▶ **What you have to do**: Update the listing below by replacing every occurrence of "chart" with "graph" and leaving all other text unchanged.

..............................

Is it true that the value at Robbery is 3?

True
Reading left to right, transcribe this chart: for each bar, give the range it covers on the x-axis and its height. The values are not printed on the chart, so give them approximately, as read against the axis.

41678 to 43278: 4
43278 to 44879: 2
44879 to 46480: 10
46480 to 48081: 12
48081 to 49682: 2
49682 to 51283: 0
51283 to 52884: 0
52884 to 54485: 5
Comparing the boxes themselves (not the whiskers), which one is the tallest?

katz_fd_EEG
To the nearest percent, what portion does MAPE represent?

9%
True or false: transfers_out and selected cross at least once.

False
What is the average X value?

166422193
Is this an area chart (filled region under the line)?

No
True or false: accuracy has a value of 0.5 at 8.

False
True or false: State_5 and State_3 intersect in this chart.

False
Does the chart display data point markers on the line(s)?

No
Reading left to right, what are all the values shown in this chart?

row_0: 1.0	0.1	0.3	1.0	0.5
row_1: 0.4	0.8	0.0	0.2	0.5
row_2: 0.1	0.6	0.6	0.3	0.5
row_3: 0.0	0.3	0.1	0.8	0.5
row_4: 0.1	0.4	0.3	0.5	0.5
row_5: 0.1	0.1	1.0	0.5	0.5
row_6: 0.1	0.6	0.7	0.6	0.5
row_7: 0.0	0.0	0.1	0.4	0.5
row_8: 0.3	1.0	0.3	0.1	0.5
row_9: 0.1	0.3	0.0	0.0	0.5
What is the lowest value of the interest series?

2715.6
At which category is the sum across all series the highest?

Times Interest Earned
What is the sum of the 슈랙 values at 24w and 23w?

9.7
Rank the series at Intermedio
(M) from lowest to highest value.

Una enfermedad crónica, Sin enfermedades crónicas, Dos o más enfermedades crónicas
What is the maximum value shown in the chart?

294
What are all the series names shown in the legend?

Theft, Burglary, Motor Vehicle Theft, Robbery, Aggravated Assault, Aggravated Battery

..............................

▶ **Result**:
Is it true that the value at Robbery is 3?

True
Reading left to right, transcribe this graph: for each bar, give the range it covers on the x-axis and its height. The values are not printed on the graph, so give them approximately, as read against the axis.

41678 to 43278: 4
43278 to 44879: 2
44879 to 46480: 10
46480 to 48081: 12
48081 to 49682: 2
49682 to 51283: 0
51283 to 52884: 0
52884 to 54485: 5
Comparing the boxes themselves (not the whiskers), which one is the tallest?

katz_fd_EEG
To the nearest percent, what portion does MAPE represent?

9%
True or false: transfers_out and selected cross at least once.

False
What is the average X value?

166422193
Is this an area graph (filled region under the line)?

No
True or false: accuracy has a value of 0.5 at 8.

False
True or false: State_5 and State_3 intersect in this graph.

False
Does the graph display data point markers on the line(s)?

No
Reading left to right, what are all the values shown in this graph?

row_0: 1.0	0.1	0.3	1.0	0.5
row_1: 0.4	0.8	0.0	0.2	0.5
row_2: 0.1	0.6	0.6	0.3	0.5
row_3: 0.0	0.3	0.1	0.8	0.5
row_4: 0.1	0.4	0.3	0.5	0.5
row_5: 0.1	0.1	1.0	0.5	0.5
row_6: 0.1	0.6	0.7	0.6	0.5
row_7: 0.0	0.0	0.1	0.4	0.5
row_8: 0.3	1.0	0.3	0.1	0.5
row_9: 0.1	0.3	0.0	0.0	0.5
What is the lowest value of the interest series?

2715.6
At which category is the sum across all series the highest?

Times Interest Earned
What is the sum of the 슈랙 values at 24w and 23w?

9.7
Rank the series at Intermedio
(M) from lowest to highest value.

Una enfermedad crónica, Sin enfermedades crónicas, Dos o más enfermedades crónicas
What is the maximum value shown in the graph?

294
What are all the series names shown in the legend?

Theft, Burglary, Motor Vehicle Theft, Robbery, Aggravated Assault, Aggravated Battery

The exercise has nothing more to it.